WORK ITEM | Give back an exact copy of the lines in the records below, from the line that has "distribute keys inline]]." through the line that has "main problem that", and nothing besides.

Data extracted from a collection:
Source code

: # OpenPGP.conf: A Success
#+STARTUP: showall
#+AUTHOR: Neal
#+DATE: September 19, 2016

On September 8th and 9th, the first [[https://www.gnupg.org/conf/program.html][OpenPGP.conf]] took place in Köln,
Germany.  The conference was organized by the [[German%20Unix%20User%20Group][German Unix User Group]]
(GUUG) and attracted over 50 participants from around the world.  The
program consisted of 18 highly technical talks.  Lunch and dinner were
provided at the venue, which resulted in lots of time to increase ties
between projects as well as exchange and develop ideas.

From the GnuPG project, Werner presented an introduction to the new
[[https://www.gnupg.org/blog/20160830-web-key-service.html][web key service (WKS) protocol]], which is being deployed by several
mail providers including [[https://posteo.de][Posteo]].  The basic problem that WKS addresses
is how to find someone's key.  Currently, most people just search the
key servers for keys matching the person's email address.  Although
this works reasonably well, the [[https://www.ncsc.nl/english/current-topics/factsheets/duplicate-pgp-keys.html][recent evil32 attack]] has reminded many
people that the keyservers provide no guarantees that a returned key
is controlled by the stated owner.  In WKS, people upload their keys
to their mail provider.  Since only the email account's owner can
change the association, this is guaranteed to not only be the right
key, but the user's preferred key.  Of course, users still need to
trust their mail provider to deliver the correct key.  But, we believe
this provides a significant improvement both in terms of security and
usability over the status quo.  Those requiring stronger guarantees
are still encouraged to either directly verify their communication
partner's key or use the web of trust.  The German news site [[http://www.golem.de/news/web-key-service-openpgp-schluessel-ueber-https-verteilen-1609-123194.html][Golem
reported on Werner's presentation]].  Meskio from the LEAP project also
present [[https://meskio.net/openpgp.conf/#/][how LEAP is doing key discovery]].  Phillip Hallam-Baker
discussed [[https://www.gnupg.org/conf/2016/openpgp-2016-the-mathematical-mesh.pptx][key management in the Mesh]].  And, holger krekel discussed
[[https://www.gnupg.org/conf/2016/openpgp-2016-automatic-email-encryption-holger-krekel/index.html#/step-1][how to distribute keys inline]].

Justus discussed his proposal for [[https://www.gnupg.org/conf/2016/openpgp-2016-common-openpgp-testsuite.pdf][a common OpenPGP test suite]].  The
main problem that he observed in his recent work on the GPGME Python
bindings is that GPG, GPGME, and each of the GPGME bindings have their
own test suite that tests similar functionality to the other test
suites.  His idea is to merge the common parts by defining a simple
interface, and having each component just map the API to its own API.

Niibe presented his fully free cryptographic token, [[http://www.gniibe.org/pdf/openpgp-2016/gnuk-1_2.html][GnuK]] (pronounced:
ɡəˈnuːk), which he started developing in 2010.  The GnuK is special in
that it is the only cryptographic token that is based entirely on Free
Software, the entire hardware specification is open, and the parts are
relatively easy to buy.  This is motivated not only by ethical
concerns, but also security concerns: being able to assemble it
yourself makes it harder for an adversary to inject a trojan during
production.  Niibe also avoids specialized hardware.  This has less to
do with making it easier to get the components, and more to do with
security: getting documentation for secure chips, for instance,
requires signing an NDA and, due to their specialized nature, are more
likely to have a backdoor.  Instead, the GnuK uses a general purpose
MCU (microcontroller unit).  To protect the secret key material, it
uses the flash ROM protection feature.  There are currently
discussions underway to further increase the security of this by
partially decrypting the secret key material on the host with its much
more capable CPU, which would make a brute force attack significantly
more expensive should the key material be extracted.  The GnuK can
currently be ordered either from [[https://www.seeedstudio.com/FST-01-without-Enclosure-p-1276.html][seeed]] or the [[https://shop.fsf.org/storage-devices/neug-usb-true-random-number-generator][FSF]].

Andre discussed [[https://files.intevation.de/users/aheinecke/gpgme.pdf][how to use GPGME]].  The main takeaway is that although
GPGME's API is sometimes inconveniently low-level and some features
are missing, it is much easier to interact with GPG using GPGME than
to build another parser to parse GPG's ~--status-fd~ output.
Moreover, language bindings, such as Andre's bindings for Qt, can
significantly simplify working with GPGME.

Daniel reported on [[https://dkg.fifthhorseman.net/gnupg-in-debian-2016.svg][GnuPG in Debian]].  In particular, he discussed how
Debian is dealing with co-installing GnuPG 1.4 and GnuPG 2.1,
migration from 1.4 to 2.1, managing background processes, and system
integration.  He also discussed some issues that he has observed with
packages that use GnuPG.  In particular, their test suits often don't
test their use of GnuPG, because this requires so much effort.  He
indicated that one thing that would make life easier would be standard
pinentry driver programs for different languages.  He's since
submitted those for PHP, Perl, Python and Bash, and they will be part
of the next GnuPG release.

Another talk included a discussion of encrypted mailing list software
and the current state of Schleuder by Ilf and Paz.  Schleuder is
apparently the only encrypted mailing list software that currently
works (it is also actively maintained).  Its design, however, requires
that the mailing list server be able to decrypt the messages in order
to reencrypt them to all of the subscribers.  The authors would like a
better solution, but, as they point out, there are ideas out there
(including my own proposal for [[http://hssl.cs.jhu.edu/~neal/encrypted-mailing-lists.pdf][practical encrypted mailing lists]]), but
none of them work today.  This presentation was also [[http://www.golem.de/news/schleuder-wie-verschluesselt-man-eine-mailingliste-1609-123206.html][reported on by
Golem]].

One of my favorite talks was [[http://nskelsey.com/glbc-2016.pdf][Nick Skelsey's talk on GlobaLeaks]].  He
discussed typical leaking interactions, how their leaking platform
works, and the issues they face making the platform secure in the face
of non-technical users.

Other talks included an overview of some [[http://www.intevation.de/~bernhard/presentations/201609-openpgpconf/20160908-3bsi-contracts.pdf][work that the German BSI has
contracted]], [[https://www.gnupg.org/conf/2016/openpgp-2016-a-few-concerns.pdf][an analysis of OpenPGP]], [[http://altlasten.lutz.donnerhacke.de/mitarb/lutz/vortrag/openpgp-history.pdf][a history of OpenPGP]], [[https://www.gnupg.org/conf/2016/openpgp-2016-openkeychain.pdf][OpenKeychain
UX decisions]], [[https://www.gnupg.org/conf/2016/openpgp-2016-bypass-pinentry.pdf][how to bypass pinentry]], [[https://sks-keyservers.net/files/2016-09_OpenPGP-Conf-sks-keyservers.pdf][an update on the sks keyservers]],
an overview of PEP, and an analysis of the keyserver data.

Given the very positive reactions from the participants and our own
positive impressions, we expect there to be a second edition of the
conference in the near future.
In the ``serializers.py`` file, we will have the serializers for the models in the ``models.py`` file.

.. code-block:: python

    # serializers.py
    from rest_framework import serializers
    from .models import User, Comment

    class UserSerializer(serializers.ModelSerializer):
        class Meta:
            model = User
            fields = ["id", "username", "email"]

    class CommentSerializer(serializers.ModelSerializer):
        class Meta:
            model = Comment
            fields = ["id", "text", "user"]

RESULT FOR THIS EXERCISE |
[[https://www.gnupg.org/conf/2016/openpgp-2016-automatic-email-encryption-holger-krekel/index.html#/step-1][how to distribute keys inline]].

Justus discussed his proposal for [[https://www.gnupg.org/conf/2016/openpgp-2016-common-openpgp-testsuite.pdf][a common OpenPGP test suite]].  The
main problem that he observed in his recent work on the GPGME Python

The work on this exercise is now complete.